• [EXERCISE DIRECTIONS]: Your answer should consist solely of the lines from the first line of the data through the line with "thumb mcp: (324, 284)", each reproduced exactly.

• [MATERIAL PROVIDED]:
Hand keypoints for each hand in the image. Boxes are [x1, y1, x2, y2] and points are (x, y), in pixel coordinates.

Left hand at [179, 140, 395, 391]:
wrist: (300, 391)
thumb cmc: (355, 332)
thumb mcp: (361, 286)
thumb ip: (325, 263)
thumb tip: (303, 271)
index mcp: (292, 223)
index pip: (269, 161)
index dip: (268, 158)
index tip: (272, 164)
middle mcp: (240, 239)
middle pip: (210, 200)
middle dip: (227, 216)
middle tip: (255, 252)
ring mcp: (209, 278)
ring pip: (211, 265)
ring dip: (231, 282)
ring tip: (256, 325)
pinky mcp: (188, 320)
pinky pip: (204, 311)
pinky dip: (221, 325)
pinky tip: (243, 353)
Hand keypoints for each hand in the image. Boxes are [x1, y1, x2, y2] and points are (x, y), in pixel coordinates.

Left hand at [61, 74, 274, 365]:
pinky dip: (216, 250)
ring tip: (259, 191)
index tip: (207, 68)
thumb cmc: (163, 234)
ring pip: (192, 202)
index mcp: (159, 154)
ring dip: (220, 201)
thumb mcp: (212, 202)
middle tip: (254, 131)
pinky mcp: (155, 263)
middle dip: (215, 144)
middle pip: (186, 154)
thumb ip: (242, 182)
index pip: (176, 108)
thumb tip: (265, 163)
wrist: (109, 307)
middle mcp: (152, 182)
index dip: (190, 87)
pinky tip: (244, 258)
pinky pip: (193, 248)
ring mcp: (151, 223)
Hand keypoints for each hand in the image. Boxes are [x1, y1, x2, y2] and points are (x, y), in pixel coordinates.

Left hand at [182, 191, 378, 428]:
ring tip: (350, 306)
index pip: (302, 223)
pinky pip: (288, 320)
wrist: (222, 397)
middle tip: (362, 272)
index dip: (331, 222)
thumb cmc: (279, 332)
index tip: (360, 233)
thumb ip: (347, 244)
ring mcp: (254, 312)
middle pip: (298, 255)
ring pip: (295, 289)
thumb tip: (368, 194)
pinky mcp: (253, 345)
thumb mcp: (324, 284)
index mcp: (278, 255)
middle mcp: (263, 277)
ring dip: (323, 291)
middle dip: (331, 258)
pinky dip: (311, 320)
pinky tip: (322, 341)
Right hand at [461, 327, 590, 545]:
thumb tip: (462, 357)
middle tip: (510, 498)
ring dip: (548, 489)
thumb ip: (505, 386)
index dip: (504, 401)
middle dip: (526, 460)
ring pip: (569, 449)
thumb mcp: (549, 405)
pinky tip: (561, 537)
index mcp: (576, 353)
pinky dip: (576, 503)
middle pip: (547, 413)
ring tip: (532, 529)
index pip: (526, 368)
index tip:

• [SOLVED PROBLEM]:
Hand keypoints for each hand in the image. Boxes are [x1, y1, x2, y2] and points are (x, y), in pixel coordinates.

Left hand at [179, 140, 395, 391]:
wrist: (300, 391)
thumb cmc: (355, 332)
thumb mcp: (361, 286)
thumb ip: (325, 263)
thumb tip: (303, 271)
index mcp: (292, 223)
index pip: (269, 161)
index dip: (268, 158)
index tip: (272, 164)
middle mcp: (240, 239)
middle pip: (210, 200)
middle dip: (227, 216)
middle tip: (255, 252)
ring mcp: (209, 278)
ring pip: (211, 265)
ring dip: (231, 282)
ring tip: (256, 325)
pinky mcp: (188, 320)
pinky pip: (204, 311)
pinky dip: (221, 325)
pinky tip: (243, 353)
Hand keypoints for each hand in the image. Boxes are [x1, y1, x2, y2] and points are (x, y), in pixel coordinates.

Left hand at [61, 74, 274, 365]:
pinky dip: (216, 250)
ring tip: (259, 191)
index tip: (207, 68)
thumb cmc: (163, 234)
ring pip: (192, 202)
index mcp: (159, 154)
ring dip: (220, 201)
thumb mcp: (212, 202)
middle tip: (254, 131)
pinky mcp: (155, 263)
middle dip: (215, 144)
middle pip: (186, 154)
thumb ip: (242, 182)
index pip: (176, 108)
thumb tip: (265, 163)
wrist: (109, 307)
middle mcp: (152, 182)
index dip: (190, 87)
pinky tip: (244, 258)
pinky pip: (193, 248)
ring mcp: (151, 223)
Hand keypoints for each hand in the image. Boxes are [x1, y1, x2, y2] and points are (x, y), in pixel coordinates.

Left hand at [182, 191, 378, 428]:
ring tip: (350, 306)
index pip: (302, 223)
pinky pip: (288, 320)
wrist: (222, 397)
middle tip: (362, 272)
index dip: (331, 222)
thumb cmc: (279, 332)
index tip: (360, 233)
thumb ip: (347, 244)
ring mcp: (254, 312)
middle pip: (298, 255)
ring pip: (295, 289)
thumb tip: (368, 194)
pinky mcp: (253, 345)
thumb mcp: (324, 284)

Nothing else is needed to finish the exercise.